Daha önce bu surenin ilk ayetlerinde münafıklarla ilgili konuyu açıkladık. (Bakara suresinin 14’üncü ayetine bakınız) Yahudiler hem kafirdirler hem de münafıklık yaparlar. Müminlere dediler ki; Muhammed’in sıfatı kitabımız Tevrat’ta bulunur, buna inanıyoruz. Fakat baş başa kaldıklarında birbirlerine şöyle derler! Bunu söylemeyin, kıyamet gününde bunu bize karşı hüccet olarak kullanacaklar. Bunlar gizli ve açıkça söylediklerini Allah’ın bildiğini unutuyorlar. Zira, gerçek mümin olmayan kimseler Allah’ın gerçeği bildiğini unuturlar. Çoğu zaman insanlar gaflete düşerler ve Allah’ın kendilerini kontrol ettiğini, işittiğini ve gördüğünü unuturlar. İnsan Allah’ın kendini gördüğünü ve işittiğini daima hatırlarsa ve bunu zihninde canlandırırsa pek günah işlemez. Bu sebeple, Haşr suresi 19. ayette Allah’ı unutanın fasık olacağı bildiriliyor.

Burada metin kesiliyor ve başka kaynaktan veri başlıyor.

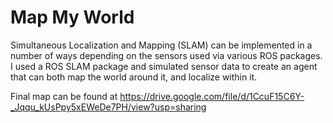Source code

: # Map My World
Simultaneous Localization and Mapping (SLAM) can be implemented in a number of ways depending on the sensors used via various ROS packages. I used a ROS SLAM package and simulated sensor data to create an agent that can both map the world around it, and localize within it.

Final map can be found at https://drive.google.com/file/d/1CcuF15C6Y-_Jqqu_kUsPpy5xEWeDe7PH/view?usp=sharing
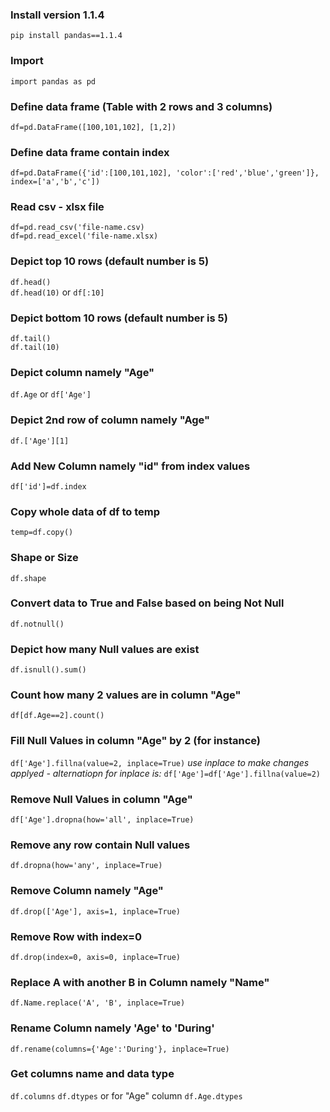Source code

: ### Install version 1.1.4
`pip install pandas==1.1.4`

### Import
`import pandas as pd`

### Define data frame (Table with 2 rows and 3 columns)
`df=pd.DataFrame([100,101,102], [1,2])`

### Define data frame contain index
`df=pd.DataFrame({'id':[100,101,102], 'color':['red','blue','green']}, index=['a','b','c'])`

### Read csv - xlsx file
`df=pd.read_csv('file-name.csv)`<br>
`df=pd.read_excel('file-name.xlsx)`

### Depict top 10 rows (default number is 5)
`df.head()`<br>
`df.head(10)` or `df[:10]`

### Depict bottom 10 rows (default number is 5)
`df.tail()`<br>
`df.tail(10)`

### Depict column namely "Age"
`df.Age` or `df['Age']`

### Depict 2nd row of column namely "Age"
`df.['Age'][1]`

### Add New Column namely "id" from index values
`df['id']=df.index`

### Copy whole data of df to temp
`temp=df.copy()`

### Shape or Size
`df.shape`

### Convert data to True and False based on being Not Null
`df.notnull()`

### Depict how many Null values are exist
`df.isnull().sum()`

### Count how many 2 values are in column "Age"
`df[df.Age==2].count()`

### Fill Null Values in column "Age" by 2 (for instance)
`df['Age'].fillna(value=2, inplace=True)` *use inplace to make changes applyed - alternatiopn for inplace is:* `df['Age']=df['Age'].fillna(value=2)`

### Remove Null Values in column "Age"
`df['Age'].dropna(how='all', inplace=True)`

### Remove any row contain Null values
`df.dropna(how='any', inplace=True)`

### Remove Column namely "Age"
`df.drop(['Age'], axis=1, inplace=True)`

### Remove Row with index=0
`df.drop(index=0, axis=0, inplace=True)`

### Replace A with another B in Column namely "Name"
`df.Name.replace('A', 'B', inplace=True)`

### Rename Column namely 'Age' to 'During'
`df.rename(columns={'Age':'During'}, inplace=True)`

### Get columns name and data type
`df.columns`
`df.dtypes` or for "Age" column `df.Age.dtypes`

###
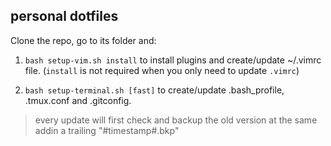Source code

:## personal dotfiles

Clone the repo, go to its folder and:

1. `bash setup-vim.sh install` to install plugins and create/update ~/.vimrc file. (`install` is not required when you only need to update `.vimrc`)

2. `bash setup-terminal.sh [fast]` to create/update .bash_profile, .tmux.conf and .gitconfig.

> every update will first check and backup the old version at the same addin a trailing "#timestamp#.bkp"
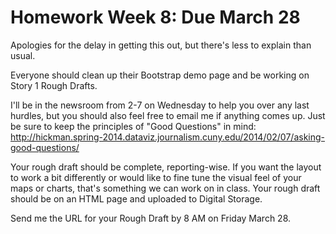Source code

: # Homework Week 8: Due March 28

Apologies for the delay in getting this out, but there's less to explain than usual. 

Everyone should clean up their Bootstrap demo page and be working on Story 1 Rough Drafts. 

I'll be in the newsroom from 2-7 on Wednesday to help you over any last hurdles, but you should also feel free to email me if anything comes up. Just be sure to keep the principles of "Good Questions" in mind: http://hickman.spring-2014.dataviz.journalism.cuny.edu/2014/02/07/asking-good-questions/

Your rough draft should be complete, reporting-wise. If you want the layout to work a bit differently or would like to fine tune the visual feel of your maps or charts, that's something we can work on in class. Your rough draft should be on an HTML page and uploaded to Digital Storage. 

Send me the URL for your Rough Draft by 8 AM on Friday March 28.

"Allah'ı unutan ve bu yüzden Allah'ın da onlara kendilerini unutturduğu kimseler gibi olmayın. Onlar yoldan çıkan kimselerdir."

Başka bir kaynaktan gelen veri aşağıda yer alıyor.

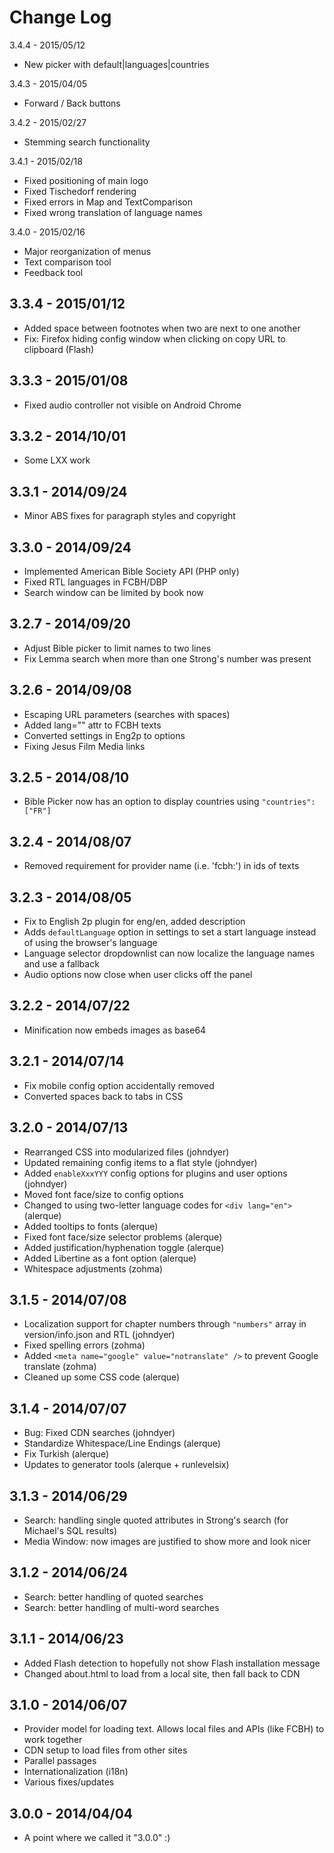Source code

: Change Log
=======

3.4.4 - 2015/05/12

* New picker with default|languages|countries

3.4.3 - 2015/04/05

* Forward / Back buttons

3.4.2 - 2015/02/27

* Stemming search functionality

3.4.1 - 2015/02/18

* Fixed positioning of main logo
* Fixed Tischedorf rendering
* Fixed errors in Map and TextComparison
* Fixed wrong translation of language names

3.4.0 - 2015/02/16

* Major reorganization of menus
* Text comparison tool
* Feedback tool

3.3.4 - 2015/01/12
----

* Added space between footnotes when two are next to one another
* Fix: Firefox hiding config window when clicking on copy URL to clipboard (Flash)


3.3.3 - 2015/01/08
----

* Fixed audio controller not visible on Android Chrome


3.3.2 - 2014/10/01
----

* Some LXX work


3.3.1 - 2014/09/24
----

* Minor ABS fixes for paragraph styles and copyright

3.3.0 - 2014/09/24
----

* Implemented American Bible Society API (PHP only)
* Fixed RTL languages in FCBH/DBP
* Search window can be limited by book now


3.2.7 - 2014/09/20
----

* Adjust Bible picker to limit names to two lines
* Fix Lemma search when more than one Strong's number was present

3.2.6 - 2014/09/08
----

* Escaping URL parameters (searches with spaces)
* Added lang="" attr to FCBH texts
* Converted settings in Eng2p to options
* Fixing Jesus Film Media links

3.2.5 - 2014/08/10
----

* Bible Picker now has an option to display countries using `"countries":["FR"]`

3.2.4 - 2014/08/07
----

* Removed requirement for provider name (i.e. 'fcbh:') in ids of texts


3.2.3 - 2014/08/05
----

* Fix to English 2p plugin for eng/en, added description
* Adds `defaultLanguage` option in settings to set a start language instead of using the browser's language
* Language selector dropdownlist can now localize the language names and use a fallback
* Audio options now close when user clicks off the panel

3.2.2 - 2014/07/22
----

* Minification now embeds images as base64

3.2.1 - 2014/07/14
----

* Fix mobile config option accidentally removed
* Converted spaces back to tabs in CSS

3.2.0 - 2014/07/13
----

* Rearranged CSS into modularized files (johndyer)
* Updated remaining config items to a flat style (johndyer)
* Added `enableXxxYYY` config options for plugins and user options (johndyer)
* Moved font face/size to config options
* Changed to using two-letter language codes for `<div lang="en">` (alerque)
* Added tooltips to fonts (alerque)
* Fixed font face/size selector problems (alerque)
* Added justification/hyphenation toggle (alerque)
* Added Libertine as a font option (alerque)
* Whitespace adjustments (zohma)

3.1.5 - 2014/07/08
----

* Localization support for chapter numbers through `"numbers"` array in version/info.json and RTL (johndyer)
* Fixed spelling errors (zohma)
* Added `<meta name="google" value="notranslate" />` to prevent Google translate (zohma)
* Cleaned up some CSS code (alerque)

3.1.4 - 2014/07/07
----

* Bug: Fixed CDN searches (johndyer)
* Standardize Whitespace/Line Endings (alerque)
* Fix Turkish (alerque)
* Updates to generator tools (alerque + runlevelsix)

3.1.3 - 2014/06/29
----

* Search: handling single quoted attributes in Strong's search (for Michael's SQL results)
* Media Window: now images are justified to show more and look nicer

3.1.2 - 2014/06/24
----

* Search: better handling of quoted searches
* Search: better handling of multi-word searches

3.1.1 - 2014/06/23
----

* Added Flash detection to hopefully not show Flash installation message
* Changed about.html to load from a local site, then fall back to CDN

3.1.0 - 2014/06/07
----

* Provider model for loading text. Allows local files and APIs (like FCBH) to work together
* CDN setup to load files from other sites
* Parallel passages
* Internationalization (i18n)
* Various fixes/updates

3.0.0 - 2014/04/04
----

* A point where we called it "3.0.0" :)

Bu nedenle Resulullah (sav): "Sanki Allah’ı görüyorsun veya Allah’ın seni hep gördüğünü düşünerek Allah’a ibadet ve kulluk yapın" diyor. İnsan bunu zihninde hep canlandırırsa takvalı olur.

Bir işi yaparken başkasının seni kontrol ettiğini ve sana hep baktığını hissettiğin zaman kötülük yapmazsın. Yahudiler bunu unutuyorlar Bundan dolayı bu şekilde hareket ediyorlar. İnsanları Allah’ın kendilerini her zaman gördüğünü ve işittiğini zihinlerinde daima canlı tutarlarsa ve Allah’ın kıyamet gününde kendilerini hesaba çekeceğini düşünürlerse, Allah’a gereği gibi itaat ederler ve onun azabından korkarlar. Zira, insan Allah’ın gerçek bir varlık olduğuna inanacak, zihninde onun sınırsız olduğunu ve gücünün her şeye yettiğini kavrayacaktır.